• [Written task]: Reproduce the lines below verbatim, omitting the pictures from your output.
------------------------------------------------------------------------
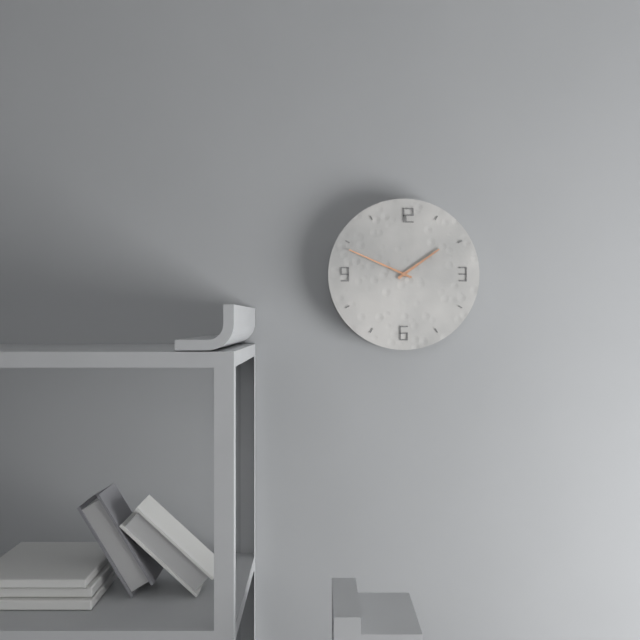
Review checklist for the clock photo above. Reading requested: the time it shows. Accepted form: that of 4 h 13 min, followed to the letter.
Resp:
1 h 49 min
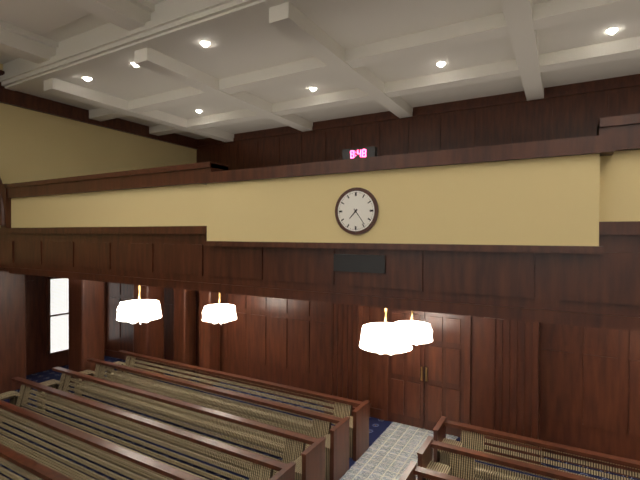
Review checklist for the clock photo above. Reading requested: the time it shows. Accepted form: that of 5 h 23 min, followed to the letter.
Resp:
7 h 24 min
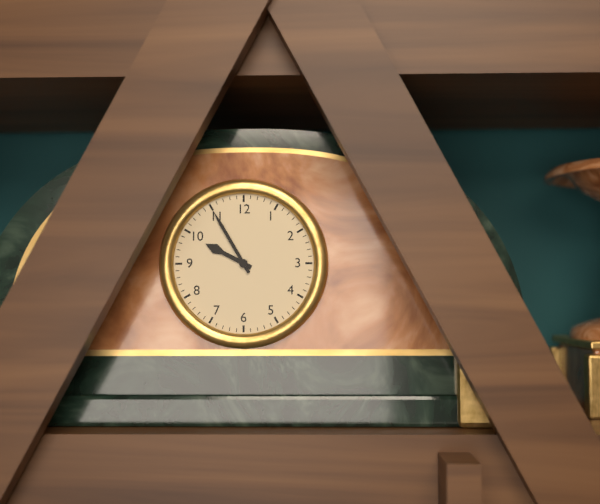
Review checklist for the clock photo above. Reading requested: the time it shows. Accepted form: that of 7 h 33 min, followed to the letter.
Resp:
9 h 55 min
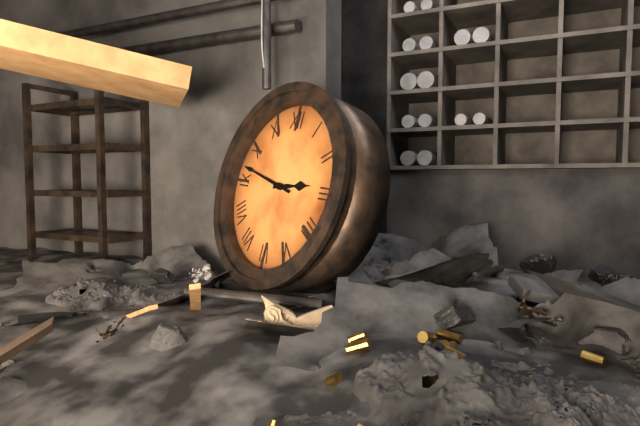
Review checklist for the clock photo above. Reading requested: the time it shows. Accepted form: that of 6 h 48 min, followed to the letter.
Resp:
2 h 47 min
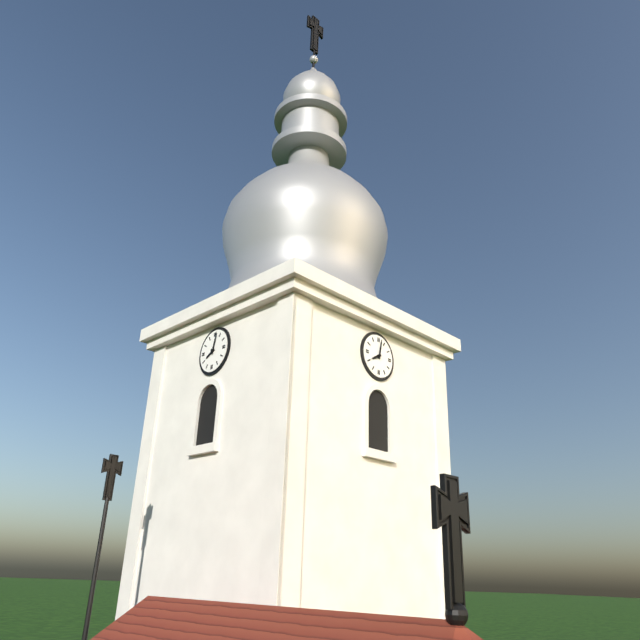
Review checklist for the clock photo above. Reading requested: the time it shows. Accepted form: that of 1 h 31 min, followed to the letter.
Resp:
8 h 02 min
------------------------------------------------------------------------
• [Reply]:
Review checklist for the clock photo above. Reading requested: the time it shows. Accepted form: that of 4 h 13 min, followed to the letter.
Resp:
1 h 49 min
Review checklist for the clock photo above. Reading requested: the time it shows. Accepted form: that of 5 h 23 min, followed to the letter.
Resp:
7 h 24 min
Review checklist for the clock photo above. Reading requested: the time it shows. Accepted form: that of 7 h 33 min, followed to the letter.
Resp:
9 h 55 min
Review checklist for the clock photo above. Reading requested: the time it shows. Accepted form: that of 6 h 48 min, followed to the letter.
Resp:
2 h 47 min
Review checklist for the clock photo above. Reading requested: the time it shows. Accepted form: that of 1 h 31 min, followed to the letter.
Resp:
8 h 02 min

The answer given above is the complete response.